Getting Married with The Great Gatsby

Rebecca Joines Schinsky

Chief of Staff

Rebecca Joines Schinsky is the executive director of product and ecommerce at Riot New Media Group. She co-hosts All the Books! and the Book Riot Podcast. Follow her on Twitter: @rebeccaschinsky.

When you worship in the house of literature, it’s not ancient scrolls, but books, that are your sacred texts. I don’t mean to speak for anyone else; it’s books that are my sacred texts. The cornerstones of my identity, books are my roots, my north star, my lens for making the world make sense. To me, a library is as holy as a church–indeed, my wedding was in a library–and I find it just as magical to be surrounded by the artists, poets, and dreamers as by the saints, apostles, and angels.

So when the time came, about five years ago, to select passages to be shared at my wedding, I looked not to religious works but to my reading. I picked a quote from Marilynne Robinson’s Gilead to adorn the bookmarks we placed at each seat (come on, it’s a library wedding, you knew there were going to be bookmarks): “Love is holy because it is like grace–the worthiness of its object is never really what matters.” I’ve read and recited and held this in my heart for so long that it’s a part of me, a fundamental piece of how I think about and experience love.

The first reading was a selection from Rilke, which includes the as-perfect-as-it-gets “a good marriage is one in which each partner appoints the other to be the guardian of his solitude” (can I get an “amen” from the introverts in the crowd?) and reminds us that “even between the closest people infinite distances exist.” It’s not about becoming one, but being two, together.
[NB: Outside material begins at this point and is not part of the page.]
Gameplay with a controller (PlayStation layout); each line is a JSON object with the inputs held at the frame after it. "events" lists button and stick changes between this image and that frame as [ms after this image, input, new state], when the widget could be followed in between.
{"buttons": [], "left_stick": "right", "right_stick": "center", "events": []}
Yes. This.

And then there was Gatsby, a passage chosen for us by a dear friend who understood not only the romance and magic of love but the challenges and sacrifices as well.

One autumn night, five years before, they had been walking down the street when the leaves were falling, and they came to a place where there were no trees and the sidewalk was white with moonlight. They stopped here and turned toward each other. Now it was a cool night with that mysterious excitement in it which comes at the two changes of the year. The quiet lights in the houses were humming out into the darkness and there was a stir and bustle among the stars. Out of the corner of his eye Gatsby saw that the blocks of the sidewalk really formed a ladder and mounted to a secret place above the trees–he could climb to it, if he climbed alone, and once there he could suck on the pap of life, gulp down the incomparable milk of wonder.

His heart beat faster and faster as Daisy’s white face came up to his own. He knew that when he kissed this girl, and forever wed his unutterable visions to her perishable breath, his mind would never romp again like the mind of God. So he waited, listening for a moment longer to the tuning fork that had been struck upon a star. Then he kissed her. At his lips’ touch she blossomed for him like a flower and the incarnation was complete.

All of these selections mean more than I can express, and I revisit them often. But there’s just something about the Gatsby that really sticks. And sometimes when we walk together on crisp fall evenings or scurry through a city hand-in-hand, remembering the years we spent in Chicago when we first met, I think of this passage, and if I squint my eyes just right, I can almost see the sidewalk turning into a ladder. And this one’s built for two.